◆ Exercise task
Please copy out every line of the records below word for word, keeping their order.

◆ Records

Start

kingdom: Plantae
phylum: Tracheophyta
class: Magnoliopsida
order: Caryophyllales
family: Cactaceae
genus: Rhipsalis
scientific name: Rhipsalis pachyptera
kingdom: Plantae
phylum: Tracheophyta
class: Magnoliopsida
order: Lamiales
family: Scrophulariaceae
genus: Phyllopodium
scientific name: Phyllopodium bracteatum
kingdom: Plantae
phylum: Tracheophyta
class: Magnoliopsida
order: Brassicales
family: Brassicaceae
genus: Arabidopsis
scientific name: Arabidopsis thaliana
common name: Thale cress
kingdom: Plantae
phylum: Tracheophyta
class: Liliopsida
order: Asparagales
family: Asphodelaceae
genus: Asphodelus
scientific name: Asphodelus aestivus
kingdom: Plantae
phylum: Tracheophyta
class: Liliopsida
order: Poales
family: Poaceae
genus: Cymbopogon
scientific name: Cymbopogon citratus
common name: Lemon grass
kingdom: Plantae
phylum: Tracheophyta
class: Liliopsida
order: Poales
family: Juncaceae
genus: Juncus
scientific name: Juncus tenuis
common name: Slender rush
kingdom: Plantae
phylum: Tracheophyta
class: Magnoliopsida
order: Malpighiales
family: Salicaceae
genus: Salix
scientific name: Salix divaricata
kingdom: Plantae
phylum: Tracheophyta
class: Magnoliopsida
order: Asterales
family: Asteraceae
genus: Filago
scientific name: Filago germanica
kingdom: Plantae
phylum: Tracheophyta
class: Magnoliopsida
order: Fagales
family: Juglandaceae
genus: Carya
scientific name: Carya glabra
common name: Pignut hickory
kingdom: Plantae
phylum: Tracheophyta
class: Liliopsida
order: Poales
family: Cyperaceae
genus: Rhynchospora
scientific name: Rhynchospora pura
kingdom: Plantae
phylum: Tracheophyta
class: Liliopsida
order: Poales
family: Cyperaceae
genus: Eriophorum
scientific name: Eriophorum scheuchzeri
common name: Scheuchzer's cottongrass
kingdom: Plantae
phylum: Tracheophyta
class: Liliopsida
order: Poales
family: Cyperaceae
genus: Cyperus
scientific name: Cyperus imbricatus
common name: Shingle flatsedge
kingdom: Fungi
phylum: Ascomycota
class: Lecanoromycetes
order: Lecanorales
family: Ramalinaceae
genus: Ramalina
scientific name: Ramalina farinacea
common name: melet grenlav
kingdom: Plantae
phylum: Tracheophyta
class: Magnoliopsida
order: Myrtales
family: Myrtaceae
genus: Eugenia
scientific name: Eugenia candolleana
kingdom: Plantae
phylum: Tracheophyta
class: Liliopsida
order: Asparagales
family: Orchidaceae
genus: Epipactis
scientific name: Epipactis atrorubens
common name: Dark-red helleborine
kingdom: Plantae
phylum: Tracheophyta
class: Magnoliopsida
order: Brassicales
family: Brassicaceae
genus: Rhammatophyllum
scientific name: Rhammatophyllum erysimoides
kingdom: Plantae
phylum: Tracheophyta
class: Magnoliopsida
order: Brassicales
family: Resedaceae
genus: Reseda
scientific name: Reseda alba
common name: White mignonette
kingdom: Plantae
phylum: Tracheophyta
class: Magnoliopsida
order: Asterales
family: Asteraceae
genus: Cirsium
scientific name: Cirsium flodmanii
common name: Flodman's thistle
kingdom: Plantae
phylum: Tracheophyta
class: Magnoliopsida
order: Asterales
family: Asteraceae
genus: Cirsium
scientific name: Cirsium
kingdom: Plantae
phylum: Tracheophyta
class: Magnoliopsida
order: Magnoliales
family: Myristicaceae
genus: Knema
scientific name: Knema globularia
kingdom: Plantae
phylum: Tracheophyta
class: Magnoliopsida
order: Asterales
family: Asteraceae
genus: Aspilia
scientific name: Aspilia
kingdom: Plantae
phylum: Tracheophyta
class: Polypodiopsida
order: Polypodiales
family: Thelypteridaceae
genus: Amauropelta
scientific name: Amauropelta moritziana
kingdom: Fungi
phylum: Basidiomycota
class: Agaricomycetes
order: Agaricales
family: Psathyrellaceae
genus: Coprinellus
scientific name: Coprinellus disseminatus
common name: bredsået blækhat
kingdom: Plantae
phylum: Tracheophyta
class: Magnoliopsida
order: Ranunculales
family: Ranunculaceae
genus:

End

◆ Output for this task
kingdom: Plantae
phylum: Tracheophyta
class: Magnoliopsida
order: Caryophyllales
family: Cactaceae
genus: Rhipsalis
scientific name: Rhipsalis pachyptera
kingdom: Plantae
phylum: Tracheophyta
class: Magnoliopsida
order: Lamiales
family: Scrophulariaceae
genus: Phyllopodium
scientific name: Phyllopodium bracteatum
kingdom: Plantae
phylum: Tracheophyta
class: Magnoliopsida
order: Brassicales
family: Brassicaceae
genus: Arabidopsis
scientific name: Arabidopsis thaliana
common name: Thale cress
kingdom: Plantae
phylum: Tracheophyta
class: Liliopsida
order: Asparagales
family: Asphodelaceae
genus: Asphodelus
scientific name: Asphodelus aestivus
kingdom: Plantae
phylum: Tracheophyta
class: Liliopsida
order: Poales
family: Poaceae
genus: Cymbopogon
scientific name: Cymbopogon citratus
common name: Lemon grass
kingdom: Plantae
phylum: Tracheophyta
class: Liliopsida
order: Poales
family: Juncaceae
genus: Juncus
scientific name: Juncus tenuis
common name: Slender rush
kingdom: Plantae
phylum: Tracheophyta
class: Magnoliopsida
order: Malpighiales
family: Salicaceae
genus: Salix
scientific name: Salix divaricata
kingdom: Plantae
phylum: Tracheophyta
class: Magnoliopsida
order: Asterales
family: Asteraceae
genus: Filago
scientific name: Filago germanica
kingdom: Plantae
phylum: Tracheophyta
class: Magnoliopsida
order: Fagales
family: Juglandaceae
genus: Carya
scientific name: Carya glabra
common name: Pignut hickory
kingdom: Plantae
phylum: Tracheophyta
class: Liliopsida
order: Poales
family: Cyperaceae
genus: Rhynchospora
scientific name: Rhynchospora pura
kingdom: Plantae
phylum: Tracheophyta
class: Liliopsida
order: Poales
family: Cyperaceae
genus: Eriophorum
scientific name: Eriophorum scheuchzeri
common name: Scheuchzer's cottongrass
kingdom: Plantae
phylum: Tracheophyta
class: Liliopsida
order: Poales
family: Cyperaceae
genus: Cyperus
scientific name: Cyperus imbricatus
common name: Shingle flatsedge
kingdom: Fungi
phylum: Ascomycota
class: Lecanoromycetes
order: Lecanorales
family: Ramalinaceae
genus: Ramalina
scientific name: Ramalina farinacea
common name: melet grenlav
kingdom: Plantae
phylum: Tracheophyta
class: Magnoliopsida
order: Myrtales
family: Myrtaceae
genus: Eugenia
scientific name: Eugenia candolleana
kingdom: Plantae
phylum: Tracheophyta
class: Liliopsida
order: Asparagales
family: Orchidaceae
genus: Epipactis
scientific name: Epipactis atrorubens
common name: Dark-red helleborine
kingdom: Plantae
phylum: Tracheophyta
class: Magnoliopsida
order: Brassicales
family: Brassicaceae
genus: Rhammatophyllum
scientific name: Rhammatophyllum erysimoides
kingdom: Plantae
phylum: Tracheophyta
class: Magnoliopsida
order: Brassicales
family: Resedaceae
genus: Reseda
scientific name: Reseda alba
common name: White mignonette
kingdom: Plantae
phylum: Tracheophyta
class: Magnoliopsida
order: Asterales
family: Asteraceae
genus: Cirsium
scientific name: Cirsium flodmanii
common name: Flodman's thistle
kingdom: Plantae
phylum: Tracheophyta
class: Magnoliopsida
order: Asterales
family: Asteraceae
genus: Cirsium
scientific name: Cirsium
kingdom: Plantae
phylum: Tracheophyta
class: Magnoliopsida
order: Magnoliales
family: Myristicaceae
genus: Knema
scientific name: Knema globularia
kingdom: Plantae
phylum: Tracheophyta
class: Magnoliopsida
order: Asterales
family: Asteraceae
genus: Aspilia
scientific name: Aspilia
kingdom: Plantae
phylum: Tracheophyta
class: Polypodiopsida
order: Polypodiales
family: Thelypteridaceae
genus: Amauropelta
scientific name: Amauropelta moritziana
kingdom: Fungi
phylum: Basidiomycota
class: Agaricomycetes
order: Agaricales
family: Psathyrellaceae
genus: Coprinellus
scientific name: Coprinellus disseminatus
common name: bredsået blækhat
kingdom: Plantae
phylum: Tracheophyta
class: Magnoliopsida
order: Ranunculales
family: Ranunculaceae
genus:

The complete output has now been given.